For a lot of places in Eastern North Carolina, the flooding could get worse, before it gets better.

Hundreds were forced to evacuate from Lumberton Monday after a levee broke.

Robert Allmer, originally from the Triad, just took over a car dealership in Lumberton and he's worried for his new town and his new business.

"I've never been through anything like this," he admits. "I don't think Lumberton has ever been through anything like this."

Allmer closed his dealership, Nissan of Lumberton, Friday as Hurricane Matthew approached North Carolina.

He escaped to the Triad, but had no idea he wouldn't be able to get back.

"The whole town is flooded," he says. "I-95 is flooded. Half my employees have been evacuated."

Allmer says some of his employees were evacuated by boat and helicopter, but they're all okay.

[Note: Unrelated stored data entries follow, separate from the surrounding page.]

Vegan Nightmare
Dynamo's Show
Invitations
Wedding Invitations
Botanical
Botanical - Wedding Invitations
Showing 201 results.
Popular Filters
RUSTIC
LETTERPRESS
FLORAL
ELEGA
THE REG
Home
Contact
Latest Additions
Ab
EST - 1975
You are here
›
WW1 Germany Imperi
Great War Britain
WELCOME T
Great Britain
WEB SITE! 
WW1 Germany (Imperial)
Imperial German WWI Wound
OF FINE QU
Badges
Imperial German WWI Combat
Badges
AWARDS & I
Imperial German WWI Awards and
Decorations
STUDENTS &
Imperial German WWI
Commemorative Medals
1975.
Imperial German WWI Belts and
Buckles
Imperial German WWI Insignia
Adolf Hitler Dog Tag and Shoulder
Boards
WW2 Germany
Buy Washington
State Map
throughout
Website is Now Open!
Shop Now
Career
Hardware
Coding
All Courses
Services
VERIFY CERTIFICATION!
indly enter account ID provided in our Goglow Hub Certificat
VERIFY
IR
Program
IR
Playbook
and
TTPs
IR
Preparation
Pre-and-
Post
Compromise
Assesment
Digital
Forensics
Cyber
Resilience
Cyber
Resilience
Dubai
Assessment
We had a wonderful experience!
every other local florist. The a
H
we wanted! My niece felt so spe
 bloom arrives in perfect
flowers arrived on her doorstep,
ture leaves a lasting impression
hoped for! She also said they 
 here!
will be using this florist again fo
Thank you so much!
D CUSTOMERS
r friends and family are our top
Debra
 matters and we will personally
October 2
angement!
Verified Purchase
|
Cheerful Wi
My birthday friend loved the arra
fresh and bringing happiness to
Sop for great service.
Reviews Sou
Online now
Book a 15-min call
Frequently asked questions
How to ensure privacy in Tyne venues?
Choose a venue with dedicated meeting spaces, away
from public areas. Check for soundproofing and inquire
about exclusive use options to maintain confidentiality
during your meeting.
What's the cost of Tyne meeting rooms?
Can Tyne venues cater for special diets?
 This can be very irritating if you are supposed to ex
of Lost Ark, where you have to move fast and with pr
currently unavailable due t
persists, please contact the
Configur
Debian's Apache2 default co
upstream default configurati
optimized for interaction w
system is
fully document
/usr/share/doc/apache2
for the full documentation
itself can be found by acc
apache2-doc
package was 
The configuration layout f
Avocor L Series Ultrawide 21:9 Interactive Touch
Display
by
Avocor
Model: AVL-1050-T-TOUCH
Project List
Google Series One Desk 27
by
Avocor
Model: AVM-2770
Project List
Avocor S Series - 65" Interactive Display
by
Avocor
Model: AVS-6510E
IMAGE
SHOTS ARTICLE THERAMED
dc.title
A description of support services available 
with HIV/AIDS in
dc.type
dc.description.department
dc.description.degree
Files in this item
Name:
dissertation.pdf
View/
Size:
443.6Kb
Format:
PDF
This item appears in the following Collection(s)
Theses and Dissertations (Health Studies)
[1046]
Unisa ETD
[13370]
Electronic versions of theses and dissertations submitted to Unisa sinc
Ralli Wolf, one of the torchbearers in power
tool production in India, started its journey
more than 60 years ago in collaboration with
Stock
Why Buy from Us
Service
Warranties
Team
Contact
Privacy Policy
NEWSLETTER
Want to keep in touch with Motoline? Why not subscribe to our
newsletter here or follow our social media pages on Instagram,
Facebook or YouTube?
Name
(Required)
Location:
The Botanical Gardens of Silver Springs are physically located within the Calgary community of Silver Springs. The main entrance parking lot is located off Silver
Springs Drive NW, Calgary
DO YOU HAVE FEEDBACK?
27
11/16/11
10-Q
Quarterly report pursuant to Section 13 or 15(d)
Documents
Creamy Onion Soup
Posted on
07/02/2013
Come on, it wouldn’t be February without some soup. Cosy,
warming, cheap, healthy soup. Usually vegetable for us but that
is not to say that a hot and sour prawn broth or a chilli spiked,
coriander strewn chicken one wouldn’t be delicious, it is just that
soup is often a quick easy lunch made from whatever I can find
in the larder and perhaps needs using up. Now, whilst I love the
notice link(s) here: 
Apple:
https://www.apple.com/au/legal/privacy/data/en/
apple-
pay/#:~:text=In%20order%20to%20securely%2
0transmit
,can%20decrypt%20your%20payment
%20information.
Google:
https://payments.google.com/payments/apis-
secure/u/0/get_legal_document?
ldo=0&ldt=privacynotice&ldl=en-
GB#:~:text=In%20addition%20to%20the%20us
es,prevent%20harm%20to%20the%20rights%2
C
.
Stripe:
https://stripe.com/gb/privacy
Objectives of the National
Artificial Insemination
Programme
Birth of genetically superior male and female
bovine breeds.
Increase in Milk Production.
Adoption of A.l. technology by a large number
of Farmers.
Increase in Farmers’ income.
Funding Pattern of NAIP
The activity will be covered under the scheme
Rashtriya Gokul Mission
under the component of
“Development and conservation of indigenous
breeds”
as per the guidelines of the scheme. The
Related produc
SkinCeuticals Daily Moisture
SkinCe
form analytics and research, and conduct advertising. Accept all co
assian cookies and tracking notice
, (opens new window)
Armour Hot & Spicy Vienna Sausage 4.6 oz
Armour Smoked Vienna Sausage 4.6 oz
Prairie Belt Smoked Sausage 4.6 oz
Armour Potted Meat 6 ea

He's been watching the destruction unfold from Kernersville, his home before moving to Lumberton in July.

"It was just an opportunity to acquire new dealership and hopefully succeed in the future."

Now, he's looking for all opportunities to get help.

Everyday the dealership is closed - the business is losing $25,000.

"I don't even know if my house is okay," Allmer says. "If it's under water or not. I haven't checked on it yet. I'm more concerned with the dealership."

Allmer says he hopes to get back to the dealership as soon as it's safe, but he's not sure when he'll be back in business.

"It's not an overnight deal. It's not one week. It's going to take a while."

Allmer says many of the cars were moved to higher ground before the storm hit, so only a few are not salvageable.

The river isn't expected to crest until later this week, so it's possible more damage could come.